The stem-cell treatment also could add a full day to a narrow four-and-a-half-hour window when current drug treatments work best.

The UMMC Comprehensive Stroke Center is one of 10 U.S. sites enrolling a total of 120 patients into the study. The center aims for about 12 from Mississippi.

Dr. Alexander P. Auchus, professor and McCarty Chair of Neurology at UMMC, serves as principal investigator for Medical Center’s portion of the clinical trial.

“These are pluripotent stem cells derived from adult bone marrow,” Auchus said. “No fetal or embryo-derived cells were used in making this treatment.”

“Pluripotent” means the cells can transform into many different types of tissue: bone, muscle, connective tissue and more. That ability makes stem cells promising for a wide range of medical treatments.

“All adults have a small amount of stem cells in their bone marrow,” Auchus said. “These were removed from a donor, grown in culture, frozen and distributed to the participating centers.”

Study participants get randomized into either a control group, which receives a harmless placebo, or the test group, which gets the experimental therapy. At UMMC, Bone Marrow Transplant Lab personnel prepare the injections.

“This is a collaboration between many players,” said Tereza Holman, BMT Lab director. “This is more of a straightforward procedure for us than our normal processing of peripheral blood stem cells and bone marrow for transplants.

“But at the same time, a clinical trial like this could not have been done if there wasn’t a lab trained in these preparations.”

Brain cells in the stroke-injured area deploy signaling molecules known as cytokines that flag down the stem cells. The stem cells – like ice on a twisted ankle – may keep the injured and nearby brain tissue from excess inflammation, Auchus said.

The therapy could halt a domino effect, called an ischemic cascade, which can cause more severe paralysis, speech and cognitive problems, and leave the patient weaker and more vulnerable to greater injury or death from another stroke.

Mississippi ranked 46th in the nation for stroke deaths between 2005 and 2007, according to the American Heart Association. Stroke killed 128,842 nationally in 2009, making it the fourth-leading cause of death, according to the Centers for Disease Control and Prevention.

Unhealthy lifestyles, including obesity, tobacco use, hypertension and lack of exercise, contribute to stroke’s likelihood, along with genetic factors.

The only clot-busting medication is FDA-approved for use up to three hours from symptom onset but is commonly used up to four-and-a-half hours, Auchus said.
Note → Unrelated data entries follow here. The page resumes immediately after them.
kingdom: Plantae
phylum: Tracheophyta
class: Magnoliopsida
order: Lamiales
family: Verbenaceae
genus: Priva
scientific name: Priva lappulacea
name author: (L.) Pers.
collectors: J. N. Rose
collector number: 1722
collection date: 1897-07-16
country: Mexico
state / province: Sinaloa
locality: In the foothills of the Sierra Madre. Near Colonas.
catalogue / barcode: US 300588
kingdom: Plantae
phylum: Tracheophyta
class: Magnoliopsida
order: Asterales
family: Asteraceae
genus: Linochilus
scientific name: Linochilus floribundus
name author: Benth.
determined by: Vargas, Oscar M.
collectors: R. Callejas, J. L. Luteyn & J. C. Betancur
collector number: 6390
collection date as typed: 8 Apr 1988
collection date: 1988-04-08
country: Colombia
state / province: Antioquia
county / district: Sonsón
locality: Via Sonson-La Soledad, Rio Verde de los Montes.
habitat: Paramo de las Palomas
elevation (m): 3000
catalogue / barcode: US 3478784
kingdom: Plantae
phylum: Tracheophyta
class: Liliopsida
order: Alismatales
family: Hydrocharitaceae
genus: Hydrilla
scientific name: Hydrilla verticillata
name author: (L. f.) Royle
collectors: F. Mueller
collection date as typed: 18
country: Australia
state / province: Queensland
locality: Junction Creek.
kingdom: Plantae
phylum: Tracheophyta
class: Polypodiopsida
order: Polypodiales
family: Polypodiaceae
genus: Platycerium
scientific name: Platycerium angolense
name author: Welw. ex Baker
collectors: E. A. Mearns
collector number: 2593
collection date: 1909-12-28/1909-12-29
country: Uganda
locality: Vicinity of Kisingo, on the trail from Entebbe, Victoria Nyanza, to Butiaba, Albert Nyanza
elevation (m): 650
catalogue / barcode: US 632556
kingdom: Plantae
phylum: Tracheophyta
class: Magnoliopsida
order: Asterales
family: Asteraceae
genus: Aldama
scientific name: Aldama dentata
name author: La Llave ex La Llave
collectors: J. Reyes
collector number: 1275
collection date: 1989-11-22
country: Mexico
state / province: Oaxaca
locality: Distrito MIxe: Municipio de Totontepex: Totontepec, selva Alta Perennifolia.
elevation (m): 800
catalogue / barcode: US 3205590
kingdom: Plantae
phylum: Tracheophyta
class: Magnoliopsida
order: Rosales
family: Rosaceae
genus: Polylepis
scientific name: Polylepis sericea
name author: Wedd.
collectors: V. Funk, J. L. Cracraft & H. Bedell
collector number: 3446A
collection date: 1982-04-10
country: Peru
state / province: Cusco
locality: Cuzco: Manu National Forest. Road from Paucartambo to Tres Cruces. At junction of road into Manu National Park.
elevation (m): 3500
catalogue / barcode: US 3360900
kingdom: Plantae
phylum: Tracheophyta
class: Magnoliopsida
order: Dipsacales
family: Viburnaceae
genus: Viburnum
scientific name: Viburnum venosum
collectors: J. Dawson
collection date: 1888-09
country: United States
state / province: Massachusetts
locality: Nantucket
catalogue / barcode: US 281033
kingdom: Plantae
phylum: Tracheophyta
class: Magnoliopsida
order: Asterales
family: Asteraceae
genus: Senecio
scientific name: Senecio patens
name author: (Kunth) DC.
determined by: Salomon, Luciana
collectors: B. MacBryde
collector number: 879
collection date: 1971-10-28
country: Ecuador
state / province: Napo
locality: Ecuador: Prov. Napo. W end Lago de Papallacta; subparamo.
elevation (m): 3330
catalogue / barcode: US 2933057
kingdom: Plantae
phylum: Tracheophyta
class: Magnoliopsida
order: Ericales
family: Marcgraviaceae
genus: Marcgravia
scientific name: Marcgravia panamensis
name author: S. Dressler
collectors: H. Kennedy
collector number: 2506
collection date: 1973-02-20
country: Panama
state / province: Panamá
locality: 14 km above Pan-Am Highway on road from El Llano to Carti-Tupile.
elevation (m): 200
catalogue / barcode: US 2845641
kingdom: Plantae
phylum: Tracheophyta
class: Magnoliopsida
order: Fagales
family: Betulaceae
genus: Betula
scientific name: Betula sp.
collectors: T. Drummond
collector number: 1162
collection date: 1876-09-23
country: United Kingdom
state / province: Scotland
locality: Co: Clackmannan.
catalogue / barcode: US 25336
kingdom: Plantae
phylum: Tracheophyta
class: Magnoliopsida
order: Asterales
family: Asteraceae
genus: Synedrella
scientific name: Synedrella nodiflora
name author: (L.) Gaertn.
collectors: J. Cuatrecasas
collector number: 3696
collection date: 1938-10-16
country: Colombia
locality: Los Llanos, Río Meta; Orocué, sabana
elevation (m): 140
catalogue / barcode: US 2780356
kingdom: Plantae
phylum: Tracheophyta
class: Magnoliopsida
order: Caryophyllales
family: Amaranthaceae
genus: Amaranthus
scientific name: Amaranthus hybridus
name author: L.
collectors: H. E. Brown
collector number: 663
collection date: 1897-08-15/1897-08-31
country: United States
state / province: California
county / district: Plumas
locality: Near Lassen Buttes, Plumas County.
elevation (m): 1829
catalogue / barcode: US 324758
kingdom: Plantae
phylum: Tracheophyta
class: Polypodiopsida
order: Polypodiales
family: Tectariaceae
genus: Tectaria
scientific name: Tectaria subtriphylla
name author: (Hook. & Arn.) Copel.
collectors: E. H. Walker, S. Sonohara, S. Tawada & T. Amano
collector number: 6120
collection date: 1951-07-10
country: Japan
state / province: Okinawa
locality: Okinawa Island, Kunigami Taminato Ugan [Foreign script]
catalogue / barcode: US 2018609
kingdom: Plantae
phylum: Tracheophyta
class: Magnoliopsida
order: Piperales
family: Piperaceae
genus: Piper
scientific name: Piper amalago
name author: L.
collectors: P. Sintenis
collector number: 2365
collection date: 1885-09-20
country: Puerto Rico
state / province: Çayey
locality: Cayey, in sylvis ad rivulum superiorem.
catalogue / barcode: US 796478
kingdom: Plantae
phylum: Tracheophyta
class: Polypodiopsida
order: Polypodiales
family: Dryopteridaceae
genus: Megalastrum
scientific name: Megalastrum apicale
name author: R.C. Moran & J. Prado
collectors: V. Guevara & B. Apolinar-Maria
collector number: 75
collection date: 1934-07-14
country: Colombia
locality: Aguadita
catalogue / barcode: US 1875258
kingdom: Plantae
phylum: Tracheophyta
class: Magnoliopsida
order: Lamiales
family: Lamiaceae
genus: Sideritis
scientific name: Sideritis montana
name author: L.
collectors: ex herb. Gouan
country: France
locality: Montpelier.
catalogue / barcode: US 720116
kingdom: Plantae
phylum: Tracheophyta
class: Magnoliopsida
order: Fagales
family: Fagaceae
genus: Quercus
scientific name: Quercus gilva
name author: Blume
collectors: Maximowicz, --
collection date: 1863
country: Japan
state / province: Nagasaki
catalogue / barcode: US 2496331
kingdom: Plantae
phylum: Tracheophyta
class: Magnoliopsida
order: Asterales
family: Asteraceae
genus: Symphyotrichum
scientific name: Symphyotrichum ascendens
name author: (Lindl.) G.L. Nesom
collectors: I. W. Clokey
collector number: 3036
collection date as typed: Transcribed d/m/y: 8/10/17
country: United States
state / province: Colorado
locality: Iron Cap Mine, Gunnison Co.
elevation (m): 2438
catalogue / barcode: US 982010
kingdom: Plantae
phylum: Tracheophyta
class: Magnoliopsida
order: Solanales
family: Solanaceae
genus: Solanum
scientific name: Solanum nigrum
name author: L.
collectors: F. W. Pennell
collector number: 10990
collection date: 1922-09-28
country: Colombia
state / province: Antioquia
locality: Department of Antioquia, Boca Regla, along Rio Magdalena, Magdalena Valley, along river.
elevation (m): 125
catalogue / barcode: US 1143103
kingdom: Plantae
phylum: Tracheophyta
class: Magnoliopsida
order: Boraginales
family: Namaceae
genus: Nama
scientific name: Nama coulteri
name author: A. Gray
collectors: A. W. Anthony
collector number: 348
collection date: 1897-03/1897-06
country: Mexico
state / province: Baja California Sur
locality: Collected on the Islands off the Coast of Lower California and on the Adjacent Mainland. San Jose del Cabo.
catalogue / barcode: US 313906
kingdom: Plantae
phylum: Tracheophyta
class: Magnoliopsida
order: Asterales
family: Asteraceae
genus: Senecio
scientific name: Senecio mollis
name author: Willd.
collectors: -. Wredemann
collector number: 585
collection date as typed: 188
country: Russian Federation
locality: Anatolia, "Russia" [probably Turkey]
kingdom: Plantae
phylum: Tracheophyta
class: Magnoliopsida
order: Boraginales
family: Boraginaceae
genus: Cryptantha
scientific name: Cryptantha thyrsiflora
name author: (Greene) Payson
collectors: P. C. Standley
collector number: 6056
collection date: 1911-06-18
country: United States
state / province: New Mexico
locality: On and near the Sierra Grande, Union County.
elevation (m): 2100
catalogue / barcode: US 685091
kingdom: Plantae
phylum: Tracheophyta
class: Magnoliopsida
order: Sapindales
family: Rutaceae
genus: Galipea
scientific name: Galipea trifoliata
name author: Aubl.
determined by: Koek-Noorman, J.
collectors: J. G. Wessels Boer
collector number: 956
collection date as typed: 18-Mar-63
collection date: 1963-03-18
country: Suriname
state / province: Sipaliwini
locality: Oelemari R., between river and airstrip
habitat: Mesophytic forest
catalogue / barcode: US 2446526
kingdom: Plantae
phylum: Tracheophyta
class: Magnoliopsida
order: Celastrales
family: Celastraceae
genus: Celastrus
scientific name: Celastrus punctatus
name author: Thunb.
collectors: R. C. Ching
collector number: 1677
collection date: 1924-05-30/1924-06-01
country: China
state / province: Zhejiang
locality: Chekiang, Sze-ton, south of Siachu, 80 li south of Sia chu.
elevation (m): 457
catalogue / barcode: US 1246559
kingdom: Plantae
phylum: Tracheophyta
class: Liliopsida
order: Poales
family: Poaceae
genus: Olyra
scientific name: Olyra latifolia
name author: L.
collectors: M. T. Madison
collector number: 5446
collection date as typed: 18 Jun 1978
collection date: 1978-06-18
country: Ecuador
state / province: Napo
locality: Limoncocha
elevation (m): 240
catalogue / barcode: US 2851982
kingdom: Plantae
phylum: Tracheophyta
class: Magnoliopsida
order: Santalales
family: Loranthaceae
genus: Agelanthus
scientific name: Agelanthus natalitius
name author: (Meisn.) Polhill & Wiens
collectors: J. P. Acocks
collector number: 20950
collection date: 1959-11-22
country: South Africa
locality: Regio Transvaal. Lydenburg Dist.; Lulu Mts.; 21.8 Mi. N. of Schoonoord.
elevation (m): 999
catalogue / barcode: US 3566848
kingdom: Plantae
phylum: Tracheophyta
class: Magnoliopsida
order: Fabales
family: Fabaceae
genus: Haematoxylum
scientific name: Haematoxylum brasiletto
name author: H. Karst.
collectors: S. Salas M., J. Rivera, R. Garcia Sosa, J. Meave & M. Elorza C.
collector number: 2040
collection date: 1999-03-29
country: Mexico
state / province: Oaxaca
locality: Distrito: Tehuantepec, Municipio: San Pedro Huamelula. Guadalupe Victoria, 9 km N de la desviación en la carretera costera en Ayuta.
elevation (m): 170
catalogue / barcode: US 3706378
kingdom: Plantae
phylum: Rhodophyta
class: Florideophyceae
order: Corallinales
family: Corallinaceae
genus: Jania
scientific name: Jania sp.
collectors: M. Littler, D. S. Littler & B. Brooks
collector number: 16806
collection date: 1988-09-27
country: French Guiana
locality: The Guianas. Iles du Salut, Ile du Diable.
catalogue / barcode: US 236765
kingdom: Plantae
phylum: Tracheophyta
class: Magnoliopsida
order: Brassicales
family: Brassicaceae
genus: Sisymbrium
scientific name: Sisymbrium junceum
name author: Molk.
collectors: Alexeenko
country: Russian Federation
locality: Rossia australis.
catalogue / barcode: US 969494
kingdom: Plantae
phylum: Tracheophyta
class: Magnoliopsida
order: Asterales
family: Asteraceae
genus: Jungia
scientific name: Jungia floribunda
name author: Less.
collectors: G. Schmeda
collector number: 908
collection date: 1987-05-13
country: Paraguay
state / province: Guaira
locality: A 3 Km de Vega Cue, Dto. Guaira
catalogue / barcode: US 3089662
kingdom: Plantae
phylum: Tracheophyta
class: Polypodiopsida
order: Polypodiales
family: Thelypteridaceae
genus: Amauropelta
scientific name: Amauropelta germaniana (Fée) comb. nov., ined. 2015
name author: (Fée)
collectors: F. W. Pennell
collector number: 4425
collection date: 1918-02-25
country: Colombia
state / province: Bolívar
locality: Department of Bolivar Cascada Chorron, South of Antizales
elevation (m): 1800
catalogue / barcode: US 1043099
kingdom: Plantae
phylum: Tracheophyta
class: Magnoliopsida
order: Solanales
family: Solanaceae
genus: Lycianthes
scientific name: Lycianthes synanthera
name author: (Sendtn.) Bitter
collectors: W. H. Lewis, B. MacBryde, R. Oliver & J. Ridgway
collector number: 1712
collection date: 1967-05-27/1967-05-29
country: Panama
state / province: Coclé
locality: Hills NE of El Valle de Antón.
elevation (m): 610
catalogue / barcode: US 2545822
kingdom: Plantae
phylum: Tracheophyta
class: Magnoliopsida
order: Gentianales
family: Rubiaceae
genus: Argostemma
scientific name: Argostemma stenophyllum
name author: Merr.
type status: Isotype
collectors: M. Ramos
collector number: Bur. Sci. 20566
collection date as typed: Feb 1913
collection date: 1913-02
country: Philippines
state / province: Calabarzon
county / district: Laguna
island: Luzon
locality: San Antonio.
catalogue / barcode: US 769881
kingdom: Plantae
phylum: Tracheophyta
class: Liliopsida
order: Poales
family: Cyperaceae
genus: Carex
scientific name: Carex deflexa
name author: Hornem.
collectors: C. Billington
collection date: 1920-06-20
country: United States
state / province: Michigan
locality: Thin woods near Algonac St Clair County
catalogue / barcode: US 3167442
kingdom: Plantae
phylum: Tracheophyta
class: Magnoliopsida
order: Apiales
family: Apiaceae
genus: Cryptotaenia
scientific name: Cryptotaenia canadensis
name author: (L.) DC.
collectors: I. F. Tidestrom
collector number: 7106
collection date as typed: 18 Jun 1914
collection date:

Physicians consider clot removal by catheter viable for up to about six hours following onset.

The new stem-cell therapy could extend the treatment window to 30 hours after symptoms begin.

Ohio-based biotech researcher Athersys developed the experimental therapy and organized the trial. If this phase II trial proves effective, Athersys will start a phase III trial with about 600 patients.

“They wouldn’t have picked us if we didn’t have the expertise,” Auchus said of the Comprehensive Stroke Center, which admitted more than 500 stroke patients last year.

Auchus said not all stroke patients will qualify for the trial. Among other factors, candidates must have no cancer history, have their spleen and they must be enrolled within 30 hours of the onset of symptoms. All patients, regardless if they participate in the study, get the stroke center’s standard of care.

Mississippi’s first participant in the study arrived at Forrest General within two hours of symptom onset, received the clot-buster drug and was transported via AirCare to the Medical Center’s Emergency Department, arriving five hours after onset. For those reasons the Clarke County patient made a good candidate, Auchus said.

“We considered putting in a catheter but imaging showed us the clot was too far away,” he said. “Although the clot was out of reach, the brain’s reaction to loss of blood flow was still within the realm of treatment.”

The patient, with family support, decided to enroll in the clinical trial. Following standard and trial treatments the patient left the neuro ICU on day three with some minor weakness as the only residual deficit.

“The family was glad to have a center where the patient had options,” Auchus said. “And the patient is home and continues to improve.”